Once upon a time, I was at a conference, and the faculty member/poetry judge (who was an English Lit prof) said something to the effect of "It doesn't necessarily have to make sense, as long as the language is beautiful."
To which I recoiled, aghast. (Which is a fun word, in itself. Aghast. It's even spelled in a fun way.)
As said last week, or the week before, I'm all about the story. If the art doesn't serve the story, it should be excised. However, I'm a novelist. I'm not even very good at short stories, much less short-shorts, and flash fiction? Fuggeddaboudit. (Or however that's spelt.)
When I was in high school, my English teacher gave an assignment to rewrite Beowulf as a Western. I wrote 13 pages (front-and-back, college-ruled paper--and I write pretty small), and wasn't through. I have never been a short-storyteller. But, I think there IS a place for pretty language that doesn't necessarily serve the story. Poetry.

::::

▸ **Written instruction A**: Could you return the part of the post on storytelling and poetry that opens with the words containing "To which I recoiled, aghast." and closes with "however that's spelt.)"?

::::

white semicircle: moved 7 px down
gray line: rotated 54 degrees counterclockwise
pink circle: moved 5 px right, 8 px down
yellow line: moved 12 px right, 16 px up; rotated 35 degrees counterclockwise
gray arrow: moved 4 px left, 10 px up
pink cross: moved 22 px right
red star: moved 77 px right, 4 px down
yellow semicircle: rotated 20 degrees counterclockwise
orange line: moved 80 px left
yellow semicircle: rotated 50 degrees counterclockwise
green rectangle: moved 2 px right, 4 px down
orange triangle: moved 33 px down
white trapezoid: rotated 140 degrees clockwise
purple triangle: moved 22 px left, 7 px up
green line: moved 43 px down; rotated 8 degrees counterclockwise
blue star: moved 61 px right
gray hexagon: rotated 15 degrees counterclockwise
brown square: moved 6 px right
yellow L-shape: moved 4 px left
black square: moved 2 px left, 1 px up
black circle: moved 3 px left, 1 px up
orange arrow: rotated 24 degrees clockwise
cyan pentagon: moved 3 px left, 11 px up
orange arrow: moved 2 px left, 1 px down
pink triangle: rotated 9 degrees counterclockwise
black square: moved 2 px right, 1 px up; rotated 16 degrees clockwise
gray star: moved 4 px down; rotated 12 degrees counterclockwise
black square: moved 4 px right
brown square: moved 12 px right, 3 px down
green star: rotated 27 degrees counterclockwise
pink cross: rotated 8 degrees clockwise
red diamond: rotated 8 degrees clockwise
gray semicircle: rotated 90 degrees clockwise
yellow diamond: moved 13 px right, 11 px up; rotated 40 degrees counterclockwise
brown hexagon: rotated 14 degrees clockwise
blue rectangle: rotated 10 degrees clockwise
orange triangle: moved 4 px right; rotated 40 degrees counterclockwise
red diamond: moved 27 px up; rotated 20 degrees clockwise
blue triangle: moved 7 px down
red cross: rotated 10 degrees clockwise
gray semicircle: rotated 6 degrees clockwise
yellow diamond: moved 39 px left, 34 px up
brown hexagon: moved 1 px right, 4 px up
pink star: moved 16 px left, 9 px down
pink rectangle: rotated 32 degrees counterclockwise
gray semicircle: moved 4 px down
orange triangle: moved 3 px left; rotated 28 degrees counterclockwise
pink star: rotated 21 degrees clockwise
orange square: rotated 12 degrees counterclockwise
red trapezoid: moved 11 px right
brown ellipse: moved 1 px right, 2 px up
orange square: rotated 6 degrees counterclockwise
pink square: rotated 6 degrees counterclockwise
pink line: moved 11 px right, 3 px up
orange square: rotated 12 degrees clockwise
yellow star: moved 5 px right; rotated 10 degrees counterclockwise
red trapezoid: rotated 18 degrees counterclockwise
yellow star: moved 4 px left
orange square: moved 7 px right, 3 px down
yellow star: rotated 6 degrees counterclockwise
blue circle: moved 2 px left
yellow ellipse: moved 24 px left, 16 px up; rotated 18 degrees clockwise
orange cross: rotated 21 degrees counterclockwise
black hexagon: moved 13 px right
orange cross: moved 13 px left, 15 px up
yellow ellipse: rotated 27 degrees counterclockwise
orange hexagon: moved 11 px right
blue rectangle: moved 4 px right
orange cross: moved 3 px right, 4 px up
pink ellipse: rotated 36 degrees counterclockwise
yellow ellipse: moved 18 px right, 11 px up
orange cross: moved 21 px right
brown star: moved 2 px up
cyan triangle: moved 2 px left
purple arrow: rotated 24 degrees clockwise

::::

▸ **Written instruction B**: Would you retype the rows from the first one through the line that contains "pink star: moved 16 px left, 9 px down", with both of those lines included?

▸ **Full output A**:
To which I recoiled, aghast. (Which is a fun word, in itself. Aghast. It's even spelled in a fun way.)
As said last week, or the week before, I'm all about the story. If the art doesn't serve the story, it should be excised. However, I'm a novelist. I'm not even very good at short stories, much less short-shorts, and flash fiction? Fuggeddaboudit. (Or however that's spelt.)

▸ **Full output B**:
white semicircle: moved 7 px down
gray line: rotated 54 degrees counterclockwise
pink circle: moved 5 px right, 8 px down
yellow line: moved 12 px right, 16 px up; rotated 35 degrees counterclockwise
gray arrow: moved 4 px left, 10 px up
pink cross: moved 22 px right
red star: moved 77 px right, 4 px down
yellow semicircle: rotated 20 degrees counterclockwise
orange line: moved 80 px left
yellow semicircle: rotated 50 degrees counterclockwise
green rectangle: moved 2 px right, 4 px down
orange triangle: moved 33 px down
white trapezoid: rotated 140 degrees clockwise
purple triangle: moved 22 px left, 7 px up
green line: moved 43 px down; rotated 8 degrees counterclockwise
blue star: moved 61 px right
gray hexagon: rotated 15 degrees counterclockwise
brown square: moved 6 px right
yellow L-shape: moved 4 px left
black square: moved 2 px left, 1 px up
black circle: moved 3 px left, 1 px up
orange arrow: rotated 24 degrees clockwise
cyan pentagon: moved 3 px left, 11 px up
orange arrow: moved 2 px left, 1 px down
pink triangle: rotated 9 degrees counterclockwise
black square: moved 2 px right, 1 px up; rotated 16 degrees clockwise
gray star: moved 4 px down; rotated 12 degrees counterclockwise
black square: moved 4 px right
brown square: moved 12 px right, 3 px down
green star: rotated 27 degrees counterclockwise
pink cross: rotated 8 degrees clockwise
red diamond: rotated 8 degrees clockwise
gray semicircle: rotated 90 degrees clockwise
yellow diamond: moved 13 px right, 11 px up; rotated 40 degrees counterclockwise
brown hexagon: rotated 14 degrees clockwise
blue rectangle: rotated 10 degrees clockwise
orange triangle: moved 4 px right; rotated 40 degrees counterclockwise
red diamond: moved 27 px up; rotated 20 degrees clockwise
blue triangle: moved 7 px down
red cross: rotated 10 degrees clockwise
gray semicircle: rotated 6 degrees clockwise
yellow diamond: moved 39 px left, 34 px up
brown hexagon: moved 1 px right, 4 px up
pink star: moved 16 px left, 9 px down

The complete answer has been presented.